Now is the time for NHS Trusts to act
With the Department for Health and Social Care extending its deadline for NHS Trusts to comply with its Data Protection and Security Toolkit (DPST) to the 30th September, now is the time for Trusts to act, demonstrating GDPR compliance and protecting their infrastructure. However, It is understood that for many Trusts, this will be a very new process.
NHS Trusts need to look towards agile IT and Software providers who can help them to become cyber secure. Through the use of privileged access management, Trusts can certify that all employees are adhering to specific rules when creating passwords.
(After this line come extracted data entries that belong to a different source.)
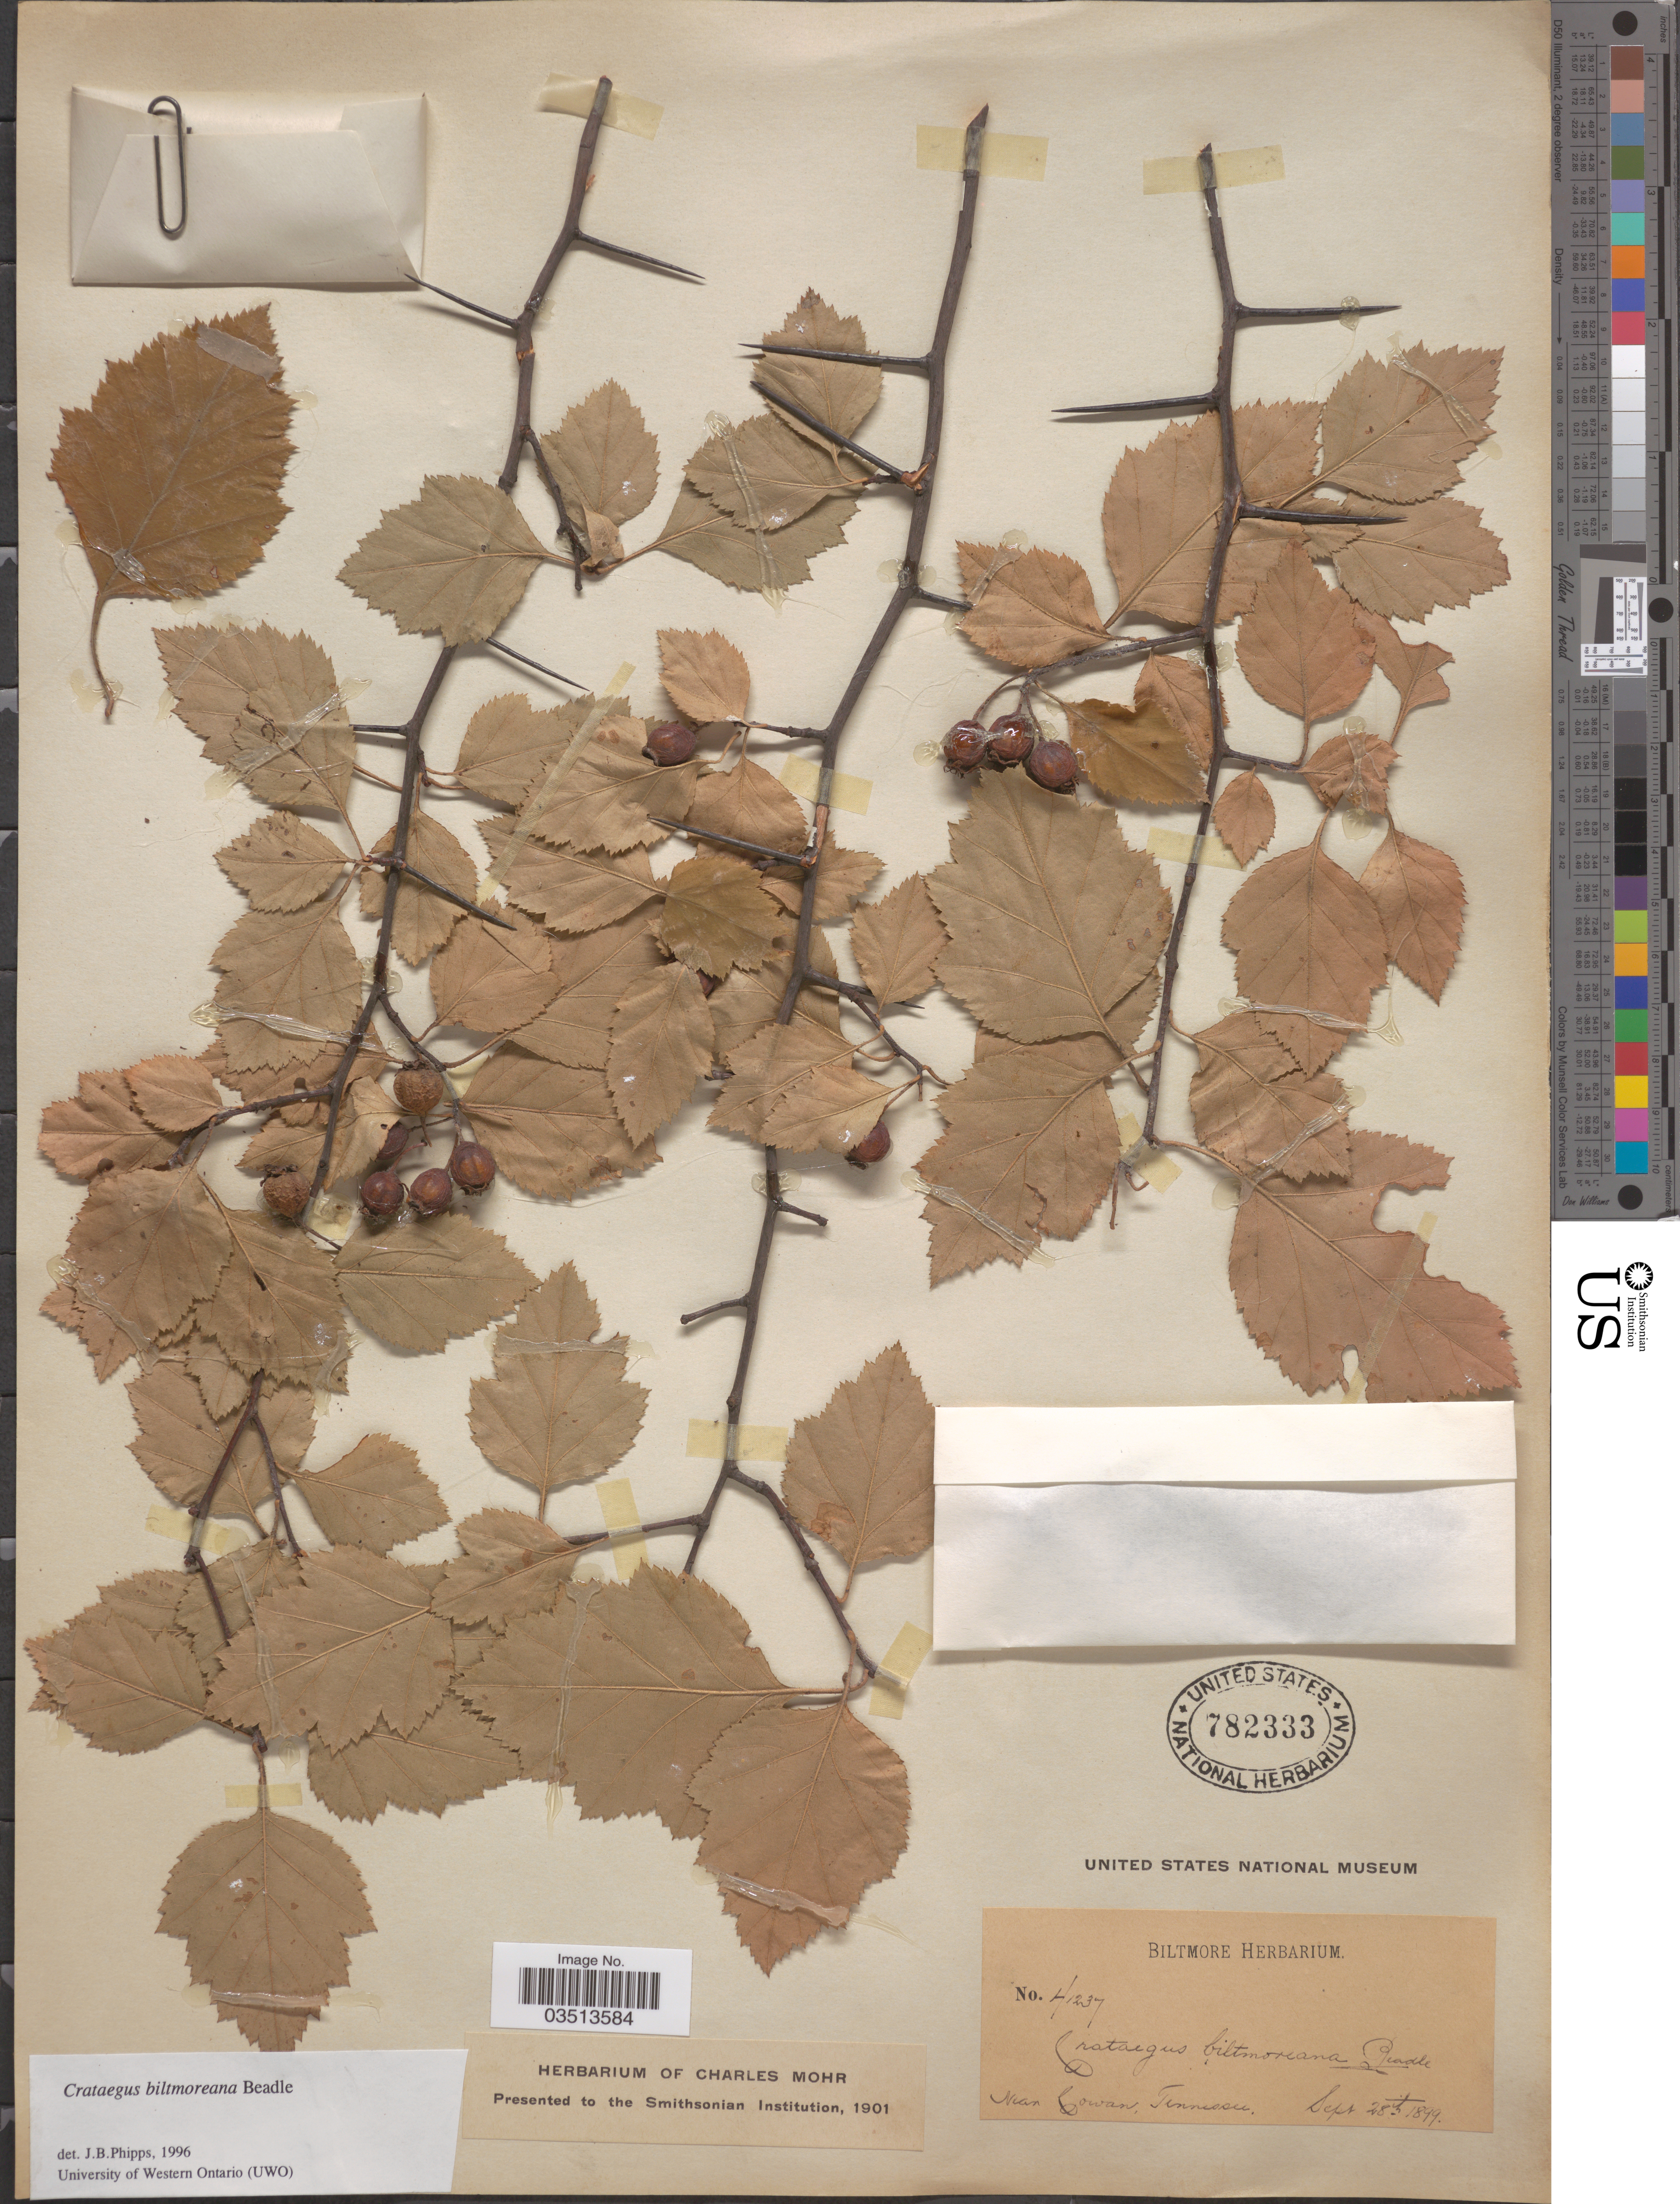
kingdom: Plantae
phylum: Tracheophyta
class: Magnoliopsida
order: Rosales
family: Rosaceae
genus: Crataegus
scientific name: Crataegus biltmoreana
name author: Beadle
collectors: ex herb. Biltmore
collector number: H1237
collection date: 1899-09-28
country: United States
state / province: Tennessee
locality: Near Cowan.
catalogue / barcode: US 782333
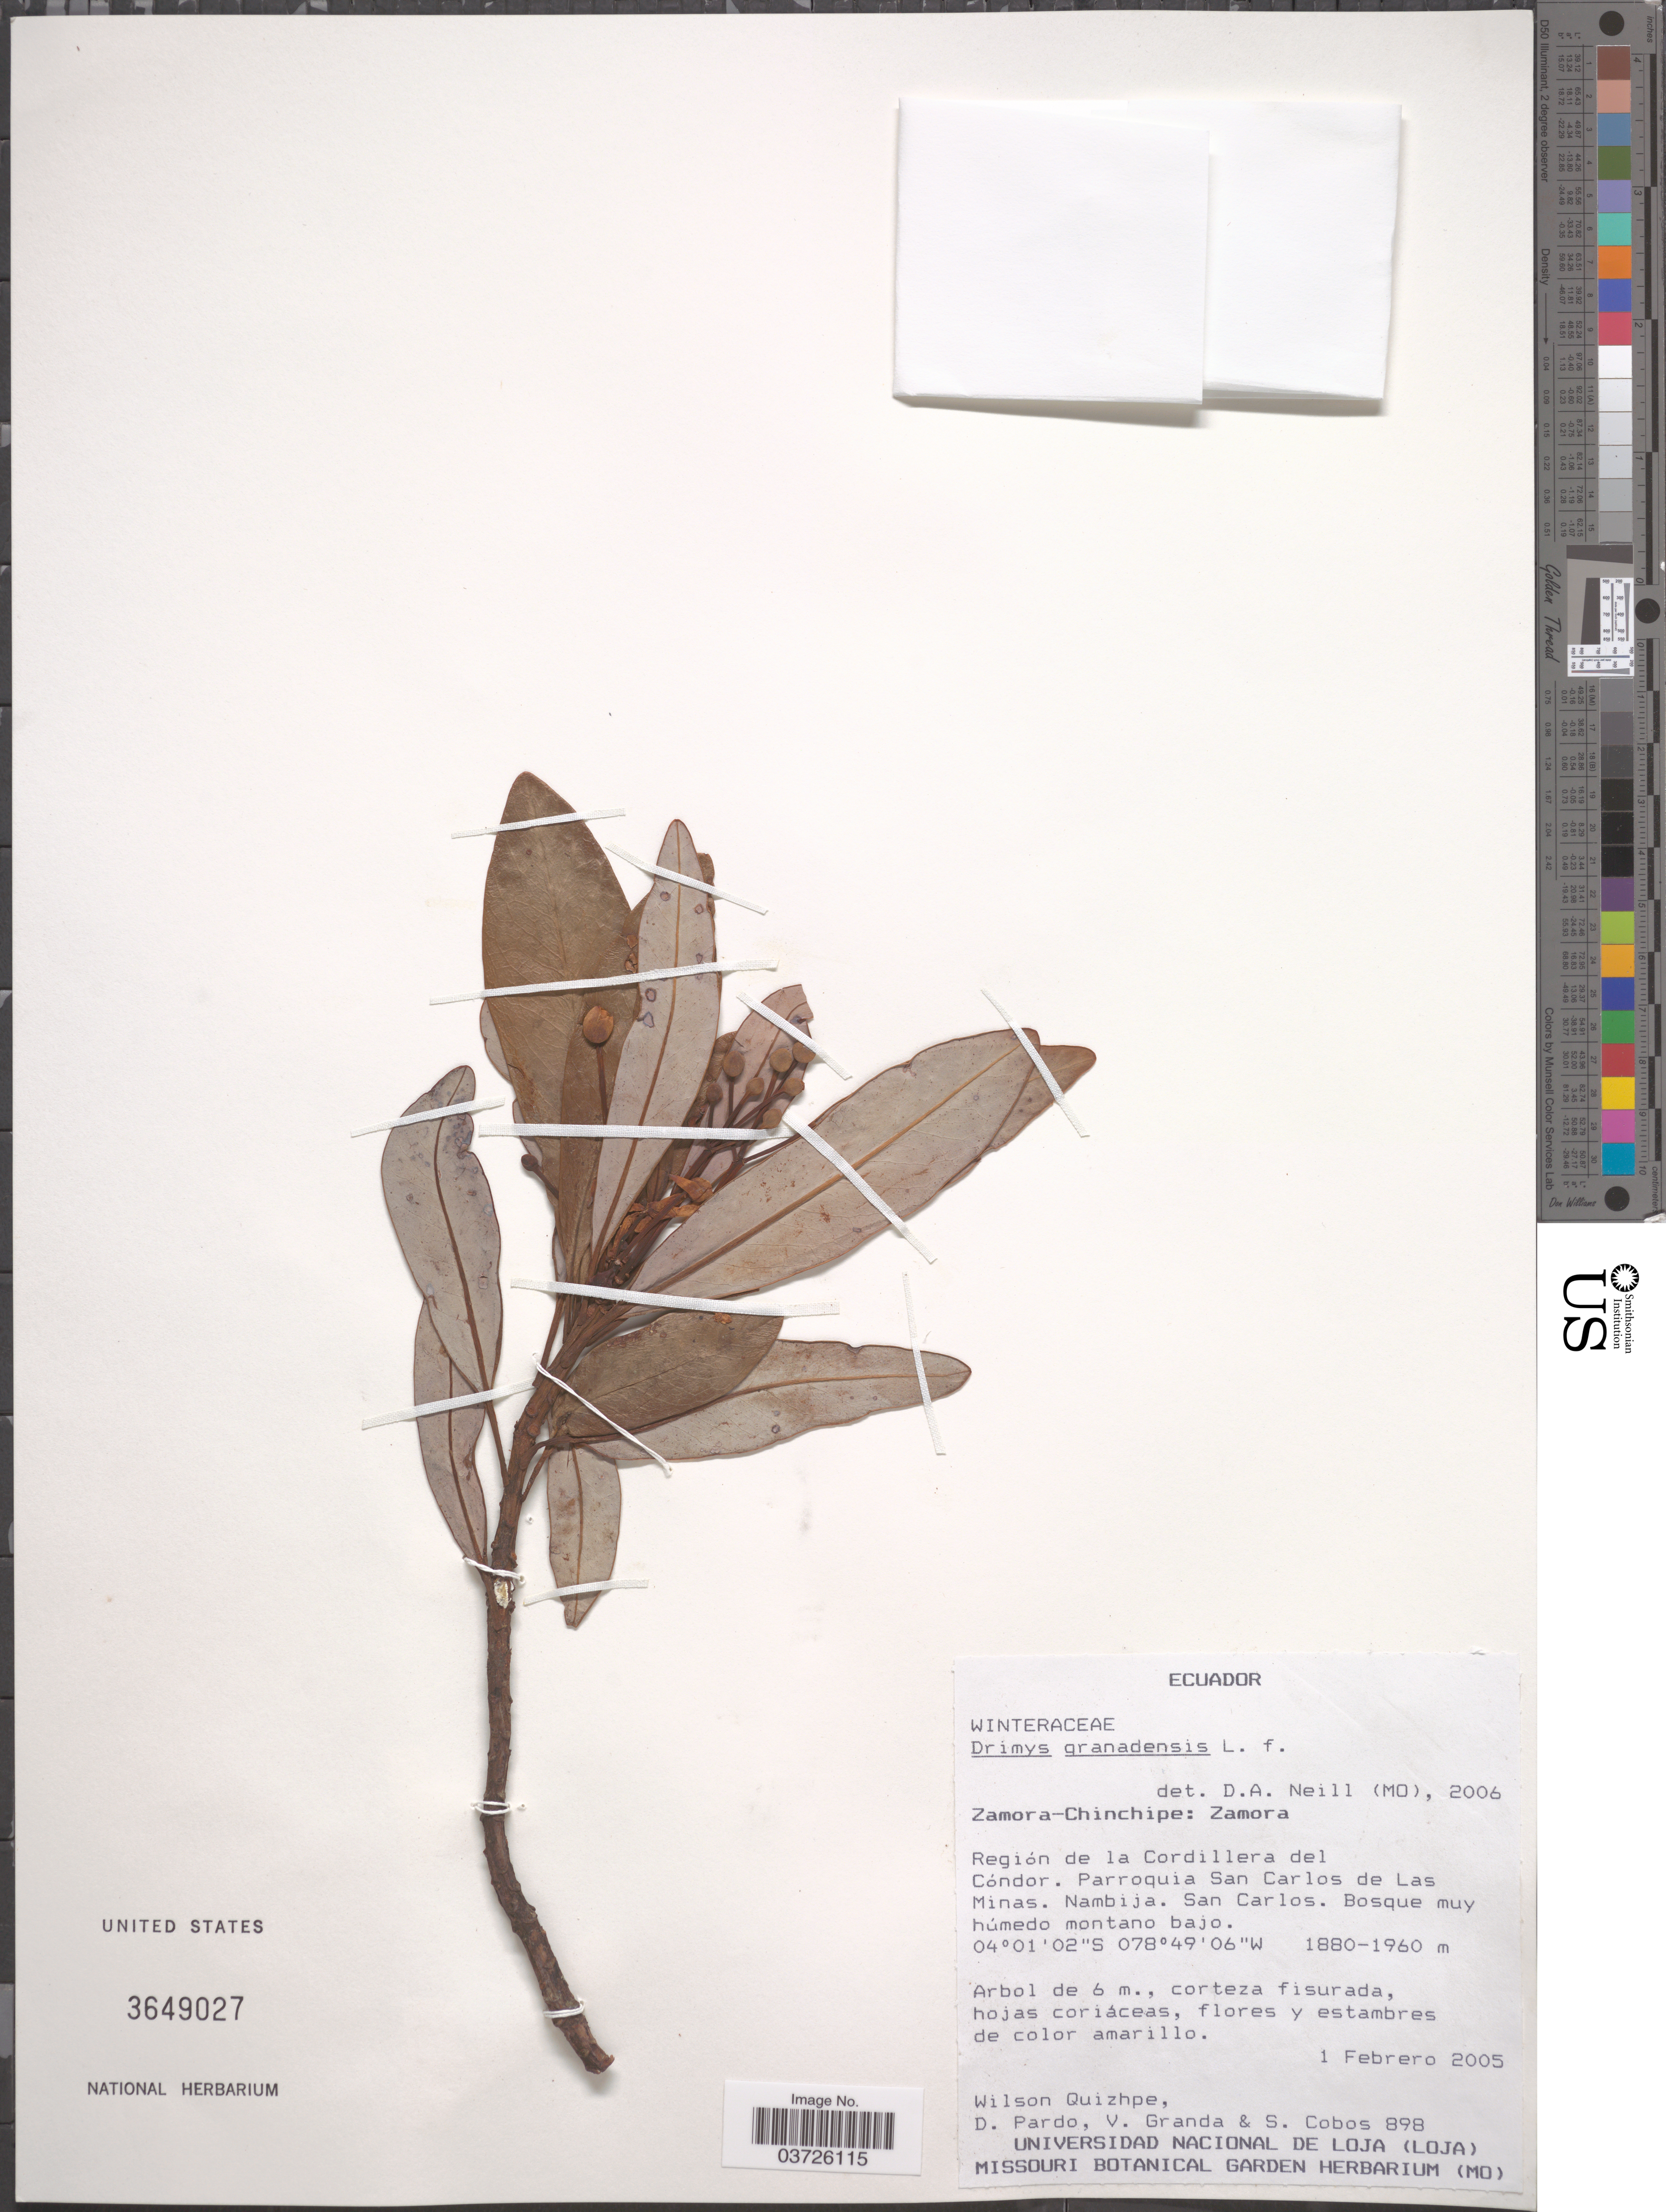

This seemingly simple feature plays a big role in safeguarding the NHS network.
Privileged access management strengthens the overall security of a system. Providing individual accountability for all privileged users alongside gaining the ability to review privileged sessions is an invaluable asset. Implementing strong privileged access controls provides the ability to monitor actions and enables potential threats to be pinpointed easily. In the long term, your business becomes compliant, secure and efficient when it comes to monitoring, identifying and mitigating cyber security risks.
Privileged access management can be deployed on-premises or on the Microsoft Azure cloud and works across the entire hybrid infrastructure to secure and manage all types of privileged accounts. The solution provides intelligent workflows to ease administration and uses smart analytics to create baselines of usual user behaviour that can be monitored to detect when an account may have been compromised. To identify and manage privileged accounts effectively without sending cost and complexity spiralling out of control, an automated approach is critical.